43. Nu nog op 19 september 2016 aanvullende rapportage is ingekomen van de psychiater en de psycholoog van het PBC, is bij gebreke van nadere motivering niet duidelijk waarom, zoals het hof kennelijk heeft geoordeeld, de kwestie van de keuze van een advocaat door de verdachte heeft bijgedragen aan de duur van het proces in hoger beroep. Daarbij moet wel opgemerkt worden dat het proces-verbaal van de terechtzitting in hoger beroep van 24 mei 2016 inhoudt:
“De voorzitter deelt mee -zakelijk weergegeven-:
De advocaat mag nog commentaar geven op de contra-expertise.
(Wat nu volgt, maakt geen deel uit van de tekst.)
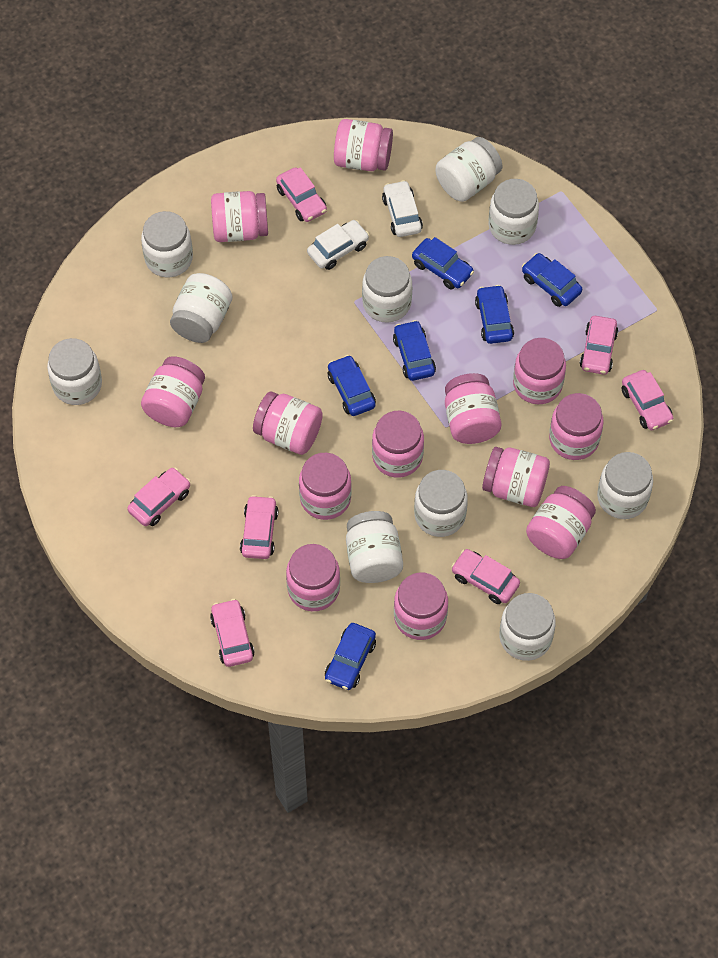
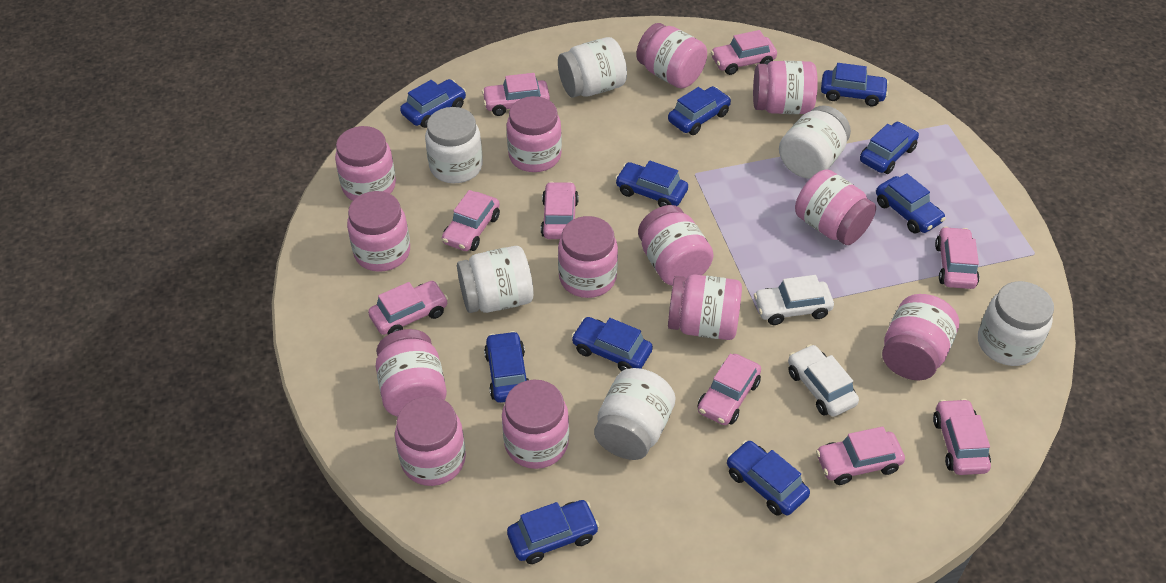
blue car: [325,623,376,690] [328,355,376,416] [393,320,436,381] [412,237,474,290] [475,285,514,344] [522,253,582,307] = 6 -> [400,79,466,128] [484,331,529,403] [507,500,599,564] [571,317,653,371] [615,161,688,207] [668,86,731,135] [727,440,810,516] [821,63,889,106] [860,122,919,174] [876,173,946,234] = 10
pink car: [127,467,190,526] [210,599,255,667] [240,495,278,559] [276,167,327,222] [451,549,520,604] [580,316,618,375] [622,370,673,430] = 7 -> [368,281,448,335] [442,190,500,251] [482,73,550,116] [541,181,578,239] [698,354,761,425] [711,30,777,75] [816,426,905,485] [933,399,991,475] [935,226,979,289] = 9
white jar: [47,338,102,405] [141,211,193,277] [170,273,232,343] [346,511,403,583] [362,256,412,323] [414,470,468,537] [436,137,503,202] [488,179,539,245] [499,593,556,661] [597,452,653,519] = 10 -> [425,107,483,183] [457,246,533,313] [558,37,627,98] [594,368,676,460] [779,105,851,179] [978,281,1054,366] = 6

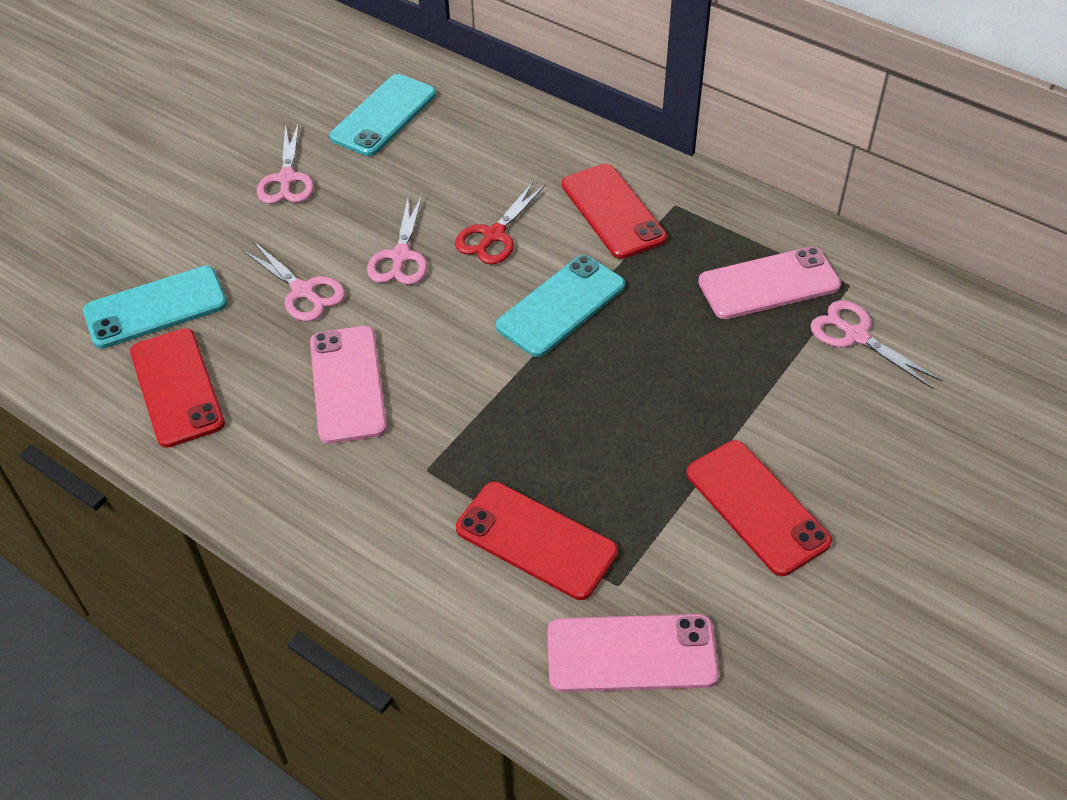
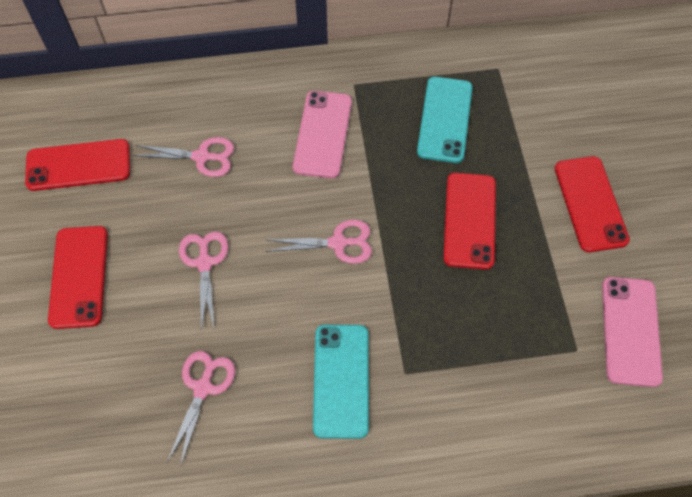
pink phone: [310,326,387,444] [547,614,719,692] [698,247,841,319] = 3 -> [293,91,352,179] [602,277,663,387] = 2
red scissors: [455,181,546,264] = 1 -> none = 0
turquoise phone: [83,266,227,349] [330,74,436,156] [496,255,625,357] = 3 -> [313,325,369,439] [417,77,473,163] = 2

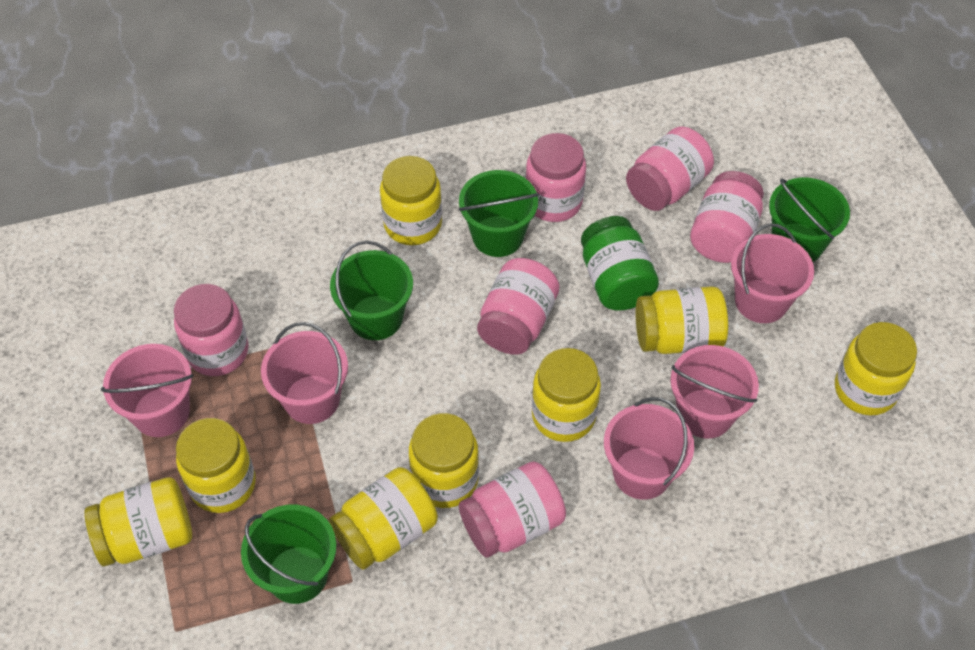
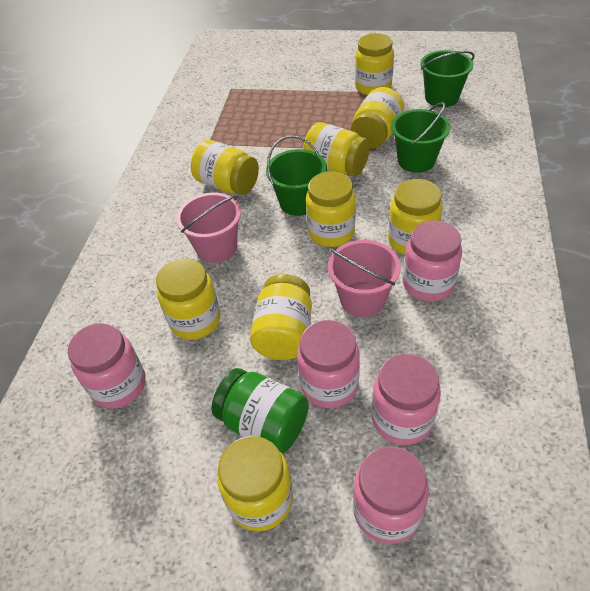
green bucket: [241,504,336,604] [330,241,413,340] [459,170,539,257] [769,178,850,262] = 4 -> [266,136,327,216] [391,102,450,173] [421,50,474,107] = 3
pink bucket: [101,344,193,437] [261,322,348,424] [604,397,694,500] [670,345,759,439] [731,223,814,323] = 5 -> [176,192,241,263] [328,240,401,317] = 2
pink jar: [174,284,249,376] [459,461,566,558] [477,258,559,355] [525,133,586,222] [626,127,714,211] [690,171,764,263] = 6 -> [68,323,146,409] [297,320,360,408] [353,446,429,544] [372,354,441,445] [402,220,462,302] = 5
yellow jar: [84,477,192,567] [176,418,256,513] [329,467,438,570] [380,156,442,245] [409,413,479,508] [532,348,601,442] [636,286,728,354] [835,322,917,415] = 8 -> [156,258,220,340] [191,140,259,195] [218,436,293,531] [250,274,312,360] [303,122,370,177] [306,171,356,247] [351,87,404,148] [355,33,394,95] [388,179,443,255] = 9

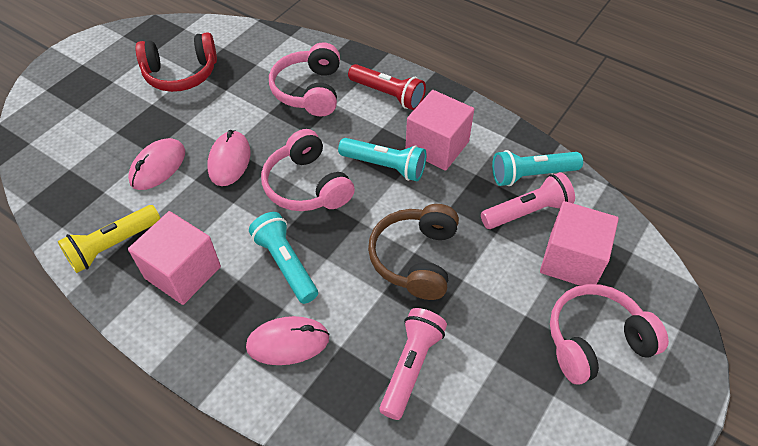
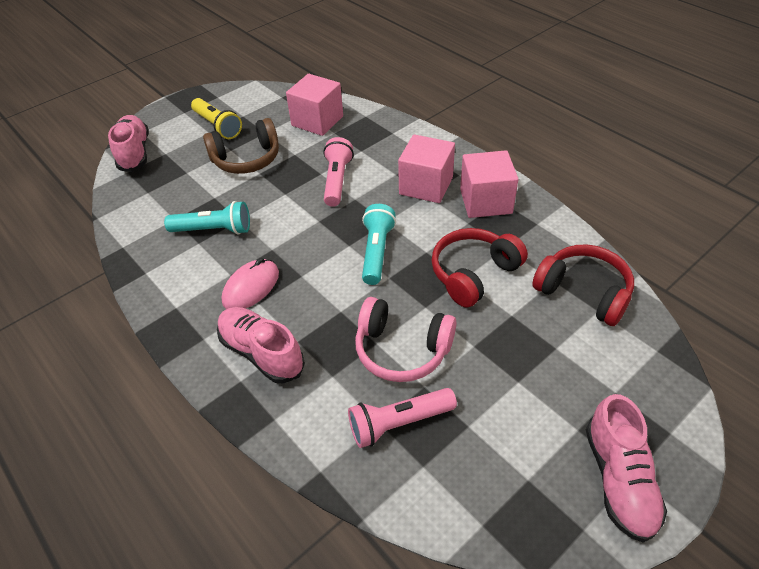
pink headphones: [261,129,355,211] [269,42,340,117] [550,284,669,384] = 3 -> [355,297,456,382] = 1
pink mouse: [128,138,185,190] [207,130,251,186] [246,316,330,365] = 3 -> [221,258,279,309] = 1
pink shoe: none = 0 -> [108,115,149,172] [217,307,305,383] [586,394,667,543] = 3
red flashlight: [348,64,426,110] = 1 -> none = 0
red headphones: [135,32,217,92] = 1 -> [431,228,528,308] [532,244,634,326] = 2
turquoise flashlight: [249,212,318,304] [338,138,427,181] [492,150,583,186] = 3 -> [164,201,250,234] [362,204,396,285] = 2

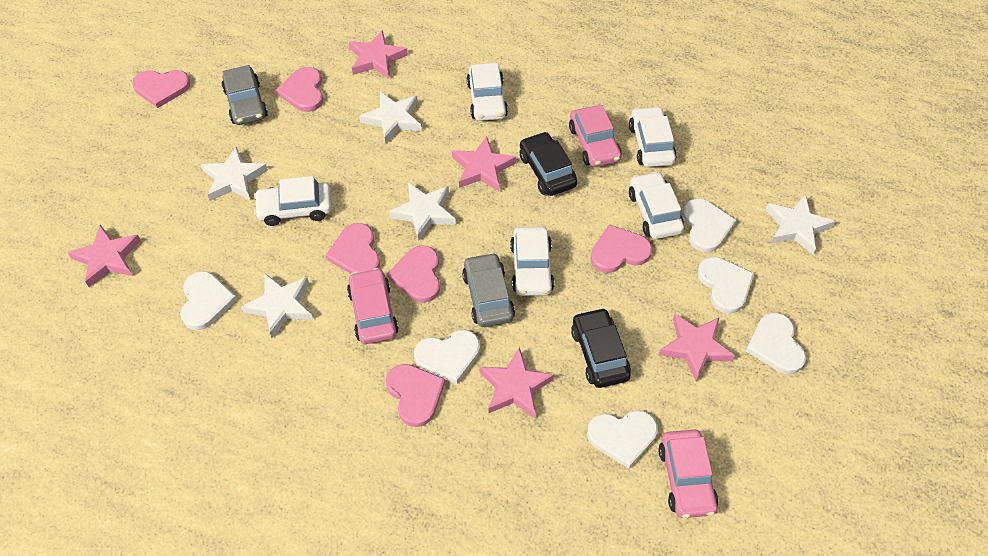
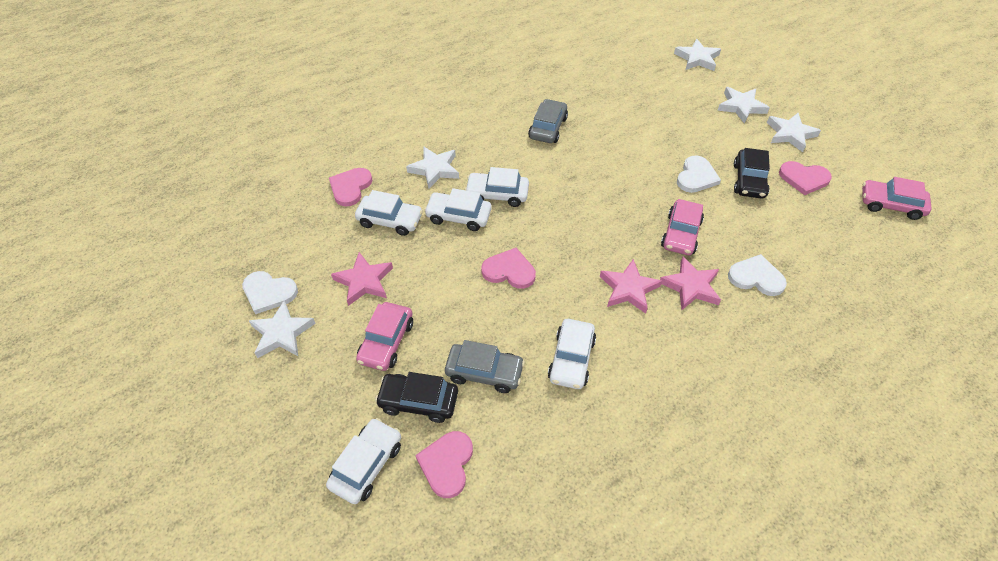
pink heart: [132,70,190,108] [276,67,323,112] [325,223,380,274] [386,364,445,427] [387,245,440,303] [590,224,652,273] = 6 -> [329,168,373,207] [415,431,473,498] [481,248,536,289] [779,161,832,195] = 4
pink star: [68,225,141,287] [349,30,408,79] [452,136,516,191] [479,347,554,418] [659,313,735,381] = 5 -> [331,252,393,306] [600,259,662,314] [660,257,721,310] = 3
white heart: [180,271,237,330] [414,330,480,384] [587,410,658,469] [682,198,736,252] [697,257,754,314] [746,313,806,374] = 6 -> [242,271,298,314] [677,155,721,193] [728,254,787,296] = 3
Maar op dat punt ligt het nu stil. De raadsheer-commissaris heeft met het oog op uw belangen een advocaat laten toevoegen, dat is mr. Schouten, voor de rapporten en voor het verhoor van de getuige [betrokkene 3].”
Aan de omstandigheid dat pas op 19 september 2016 aanvullende rapportage is ingekomen van de psychiater en de psycholoog van het PBC doet dit echter niet af.
44. Het voorgaande neemt niet weg dat gedurende de periode van 30 oktober 2013 tot 9 juni 2016 onderzoekshandelingen zijn verricht op verzoek van de verdachte, zodat de daardoor ontstane vertraging in afdoening van de zaak, zoals het hof kennelijk en niet onbegrijpelijk heeft geoordeeld, voor rekening van de verdachte komt. In aanmerking genomen dat in cassatie niet wordt geklaagd dat het hof heeft verzuimd te onderzoeken of bedoelde onderzoekshandelingen, in het bijzonder het horen van de getuige [betrokkene 3], niet nodeloos veel tijd in beslag hebben genomen, kan hetgeen het hof heeft overwogen over de onderzoeken in hoger beroep zijn oordeel derhalve zelfstandig dragen.
45. Het middel is tevergeefs voorgedragen.
46. Ambtshalve heb ik geen gronden aangetroffen die tot vernietiging van de bestreden uitspraak aanleiding behoren te geven.
47. Deze conclusie strekt tot verwerping van het beroep.
De Procureur-Generaal
bij de Hoge Raad der Nederlanden
AG
Voetnoten
Voetnoten Conclusie 07‑11‑2017
Vgl. HR 20 december 2011, ECLI:NL:HR:2011:BT6406, NJ 2012/29, rov. 3.5.
Processen-verbaal van de terechtzittingen in hoger beroep van 2 maart 2016 en 19 oktober 2016.
Zie de tussenarresten van 30 oktober 2013 en 27 mei 2014.
Proces-verbaal van de terechtzitting in hoger beroep van 17 augustus 2016.